One recent report involving over 600 long-haul patients revealed that neurological issues are just as common a symptom (reported by 70%) as coughing. Hannah Davis of the Guardian explained: “Of those studied, 61% experience dizziness, 32% experience numbness in the extremities, 29% experience hallucinations or lucid dreaming and 27% experience short-term memory loss.” She noted that the Centre for Disease Control estimates 20% of young people with no pre-existing conditions will have prolonged recoveries, far beyond the two to three week estimate.
The nonlinear range of symptoms was also validated by the Covid Symptom Study produced by King’s College London. It showed patients experienced a variety of symptoms such as headaches, increased heart rates, chest pain, gastrointestinal and neurological symptoms for weeks and months following the initial infection.
Debbie Bogaert, an infectious disease specialist, is a Covid-19 long-hauler. She told the Guardian, “We currently have no understanding at all of the biological mechanisms causing these prolonged symptoms … This virus is not comparable to a simple flu. Therefore, we should focus on suppressing the virus as much as possible, even attempting to eliminate it, while we wait for the development of a vaccine.”
I can understand why there’s widespread ignorance in regard to the long-term complications of coronavirus because I’ve been guilty of this reaction towards other people’s illnesses in the past. When you are well and healthy you do not concern yourself with stories of sickness; you want to get on with your life and keep living. This is also why we turn a blind eye to images of animals in factory farms or civilians fleeing war-torn cities. We’re on a big comfortable launch riding the wave of privilege, why would we bother wondering how it feels to navigate the ocean from a dingy?
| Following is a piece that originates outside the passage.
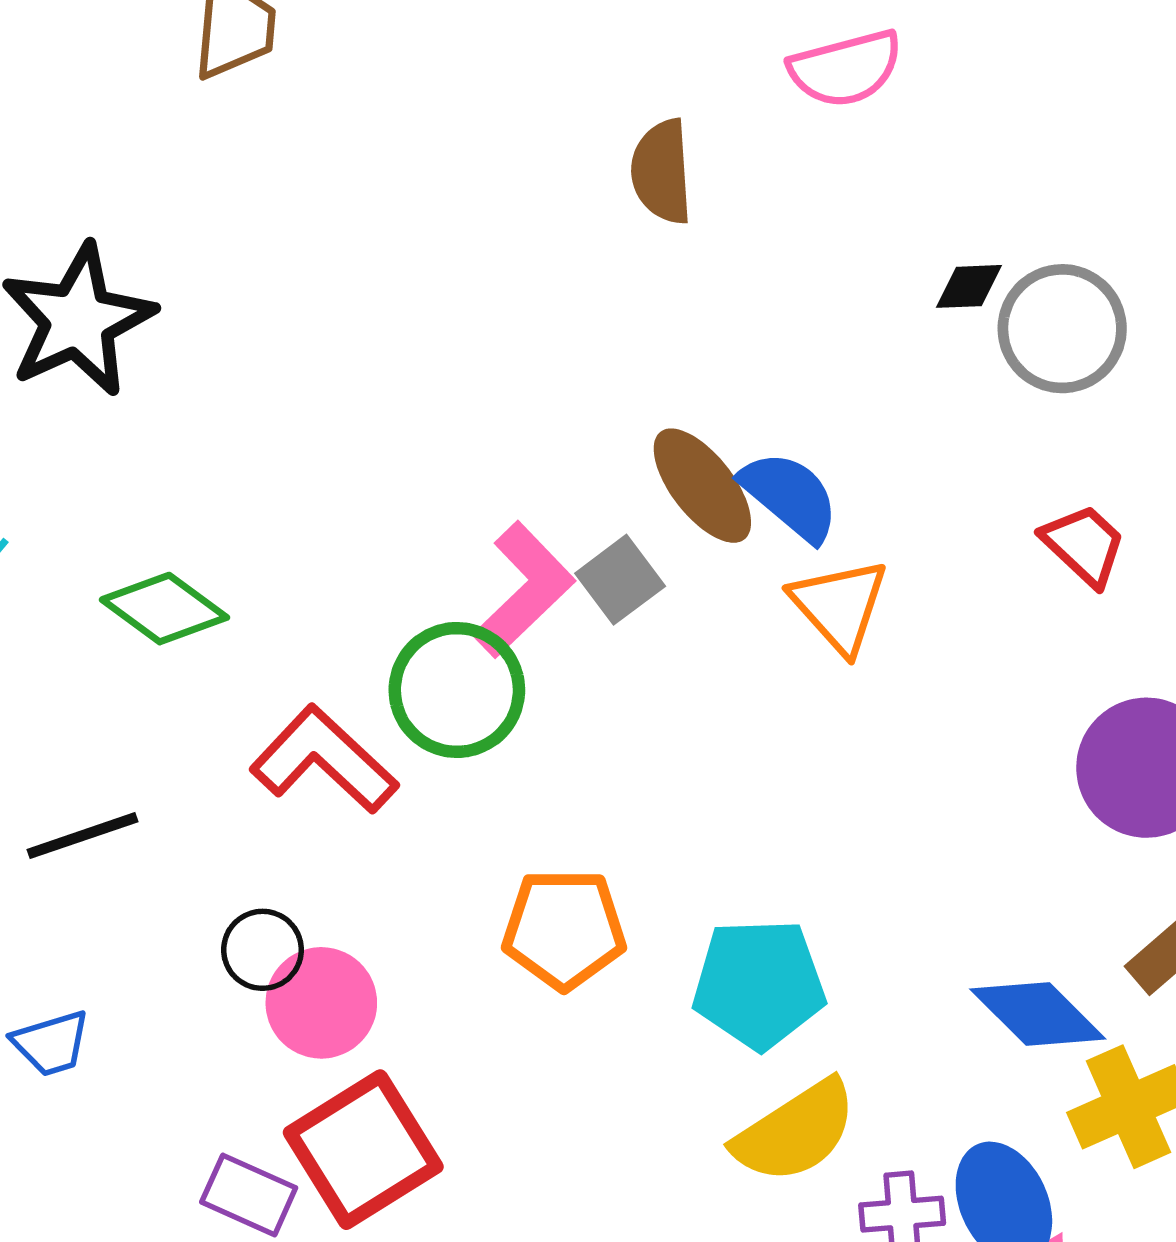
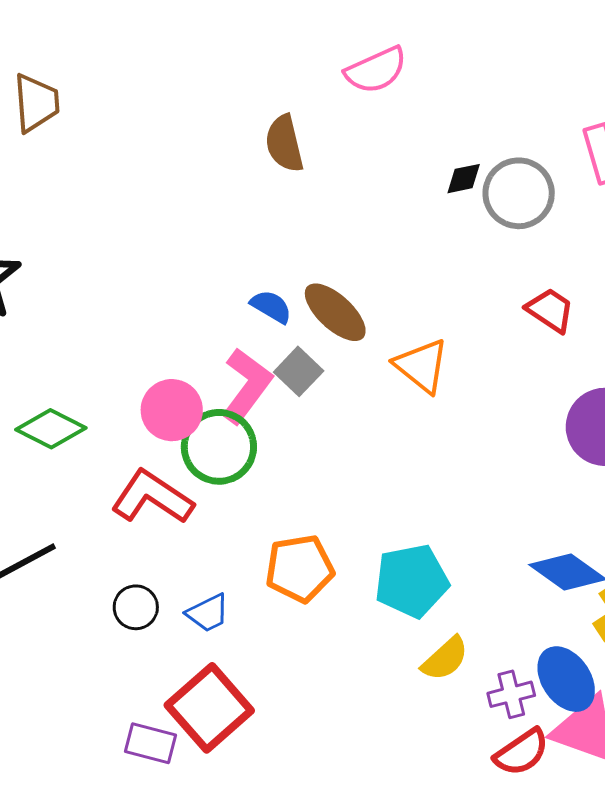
blue semicircle: (790, 496) -> (271, 307), moved, size x0.7
pink circle: (321, 1003) -> (172, 410), moved
blue trapezoid: (51, 1043) -> (208, 613), moved
yellow semicircle: (795, 1132) -> (445, 659), size x0.7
“Something just isn’t right and nobody believes me,” I cry with broken raspiness and collapse into my mother’s arms. I want my old body back. I want to go hiking. I want to live in Germany. Will I ever be able to do these things?
I am scared, but I feel immense gratitude for what I am still able to do. I can still sometimes read, go for gentle walks, have conversations. And I can write. These wrap my daunting “what ifs” in comforting cotton wool and make them a little less frightening.
So that’s what I will do, until the science is built, and more in the medical community start taking us long-haulers seriously and I emerge from the fog. I will write my way through it. My story will be a warning to others: This is so much worse than a cold.